▶ **Task description**:
Nothing but the lines from the one containing "Use dados e" through the last line of the entries should appear in the output, each verbatim.

[Saved entries]
++++++
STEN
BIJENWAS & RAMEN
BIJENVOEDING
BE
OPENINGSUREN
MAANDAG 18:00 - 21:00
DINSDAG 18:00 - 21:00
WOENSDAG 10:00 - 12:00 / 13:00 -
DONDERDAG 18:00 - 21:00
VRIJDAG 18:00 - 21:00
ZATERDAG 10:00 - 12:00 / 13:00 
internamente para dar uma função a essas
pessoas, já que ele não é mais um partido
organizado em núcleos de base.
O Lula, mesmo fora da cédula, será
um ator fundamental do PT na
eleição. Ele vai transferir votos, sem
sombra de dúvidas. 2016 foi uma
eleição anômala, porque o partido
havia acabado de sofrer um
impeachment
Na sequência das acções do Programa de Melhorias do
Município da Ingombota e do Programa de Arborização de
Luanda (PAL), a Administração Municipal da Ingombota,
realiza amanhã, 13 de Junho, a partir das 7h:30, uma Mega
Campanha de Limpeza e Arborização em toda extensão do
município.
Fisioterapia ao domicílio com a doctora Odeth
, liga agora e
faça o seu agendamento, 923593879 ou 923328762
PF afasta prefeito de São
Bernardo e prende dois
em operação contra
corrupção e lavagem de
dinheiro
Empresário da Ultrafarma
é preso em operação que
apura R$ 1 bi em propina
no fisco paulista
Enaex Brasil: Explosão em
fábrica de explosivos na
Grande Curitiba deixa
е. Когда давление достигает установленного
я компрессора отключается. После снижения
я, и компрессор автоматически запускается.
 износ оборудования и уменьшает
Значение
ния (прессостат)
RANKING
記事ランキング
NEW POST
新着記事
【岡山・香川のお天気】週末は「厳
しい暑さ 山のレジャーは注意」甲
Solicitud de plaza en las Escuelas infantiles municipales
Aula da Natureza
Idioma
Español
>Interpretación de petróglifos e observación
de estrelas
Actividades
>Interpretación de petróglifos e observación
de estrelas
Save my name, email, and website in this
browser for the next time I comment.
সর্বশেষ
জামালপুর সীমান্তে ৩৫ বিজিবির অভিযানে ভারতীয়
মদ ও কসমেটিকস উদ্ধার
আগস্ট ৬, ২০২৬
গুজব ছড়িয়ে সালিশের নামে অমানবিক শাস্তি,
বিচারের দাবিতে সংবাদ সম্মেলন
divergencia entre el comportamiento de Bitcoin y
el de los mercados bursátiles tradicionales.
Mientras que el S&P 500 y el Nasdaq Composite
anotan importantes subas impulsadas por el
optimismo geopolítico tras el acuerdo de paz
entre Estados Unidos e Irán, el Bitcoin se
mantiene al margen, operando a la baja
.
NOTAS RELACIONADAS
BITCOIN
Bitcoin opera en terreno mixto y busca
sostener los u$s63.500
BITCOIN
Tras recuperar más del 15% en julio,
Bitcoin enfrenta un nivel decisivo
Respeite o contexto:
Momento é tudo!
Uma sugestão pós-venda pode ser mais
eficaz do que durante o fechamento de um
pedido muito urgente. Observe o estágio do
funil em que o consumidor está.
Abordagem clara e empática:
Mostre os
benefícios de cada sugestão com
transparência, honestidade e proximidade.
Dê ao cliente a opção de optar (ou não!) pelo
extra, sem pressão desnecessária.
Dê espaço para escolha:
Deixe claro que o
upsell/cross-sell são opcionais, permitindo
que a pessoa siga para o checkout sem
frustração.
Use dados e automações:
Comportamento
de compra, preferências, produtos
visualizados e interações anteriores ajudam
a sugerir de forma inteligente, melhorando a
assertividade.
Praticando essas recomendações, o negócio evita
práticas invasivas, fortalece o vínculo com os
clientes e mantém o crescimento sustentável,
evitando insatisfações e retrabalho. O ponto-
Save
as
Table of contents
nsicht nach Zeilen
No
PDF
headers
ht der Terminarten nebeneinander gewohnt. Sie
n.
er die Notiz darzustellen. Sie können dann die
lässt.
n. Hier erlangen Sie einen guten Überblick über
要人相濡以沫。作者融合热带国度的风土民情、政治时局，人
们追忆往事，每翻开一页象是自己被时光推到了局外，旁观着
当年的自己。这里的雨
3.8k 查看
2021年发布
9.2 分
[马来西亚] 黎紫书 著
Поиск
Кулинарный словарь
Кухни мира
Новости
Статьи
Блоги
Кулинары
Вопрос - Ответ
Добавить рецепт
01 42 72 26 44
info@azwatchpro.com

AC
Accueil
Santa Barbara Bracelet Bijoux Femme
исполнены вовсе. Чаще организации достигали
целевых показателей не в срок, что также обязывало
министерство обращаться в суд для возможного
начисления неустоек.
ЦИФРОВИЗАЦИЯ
++++++
▶ **Answer to this problem**:
Use dados e automações:
Comportamento
de compra, preferências, produtos
visualizados e interações anteriores ajudam
a sugerir de forma inteligente, melhorando a
assertividade.
Praticando essas recomendações, o negócio evita
práticas invasivas, fortalece o vínculo com os
clientes e mantém o crescimento sustentável,
evitando insatisfações e retrabalho. O ponto-
Save
as
Table of contents
nsicht nach Zeilen
No
PDF
headers
ht der Terminarten nebeneinander gewohnt. Sie
n.
er die Notiz darzustellen. Sie können dann die
lässt.
n. Hier erlangen Sie einen guten Überblick über
要人相濡以沫。作者融合热带国度的风土民情、政治时局，人
们追忆往事，每翻开一页象是自己被时光推到了局外，旁观着
当年的自己。这里的雨
3.8k 查看
2021年发布
9.2 分
[马来西亚] 黎紫书 著
Поиск
Кулинарный словарь
Кухни мира
Новости
Статьи
Блоги
Кулинары
Вопрос - Ответ
Добавить рецепт
01 42 72 26 44
info@azwatchpro.com

AC
Accueil
Santa Barbara Bracelet Bijoux Femme
исполнены вовсе. Чаще организации достигали
целевых показателей не в срок, что также обязывало
министерство обращаться в суд для возможного
начисления неустоек.
ЦИФРОВИЗАЦИЯ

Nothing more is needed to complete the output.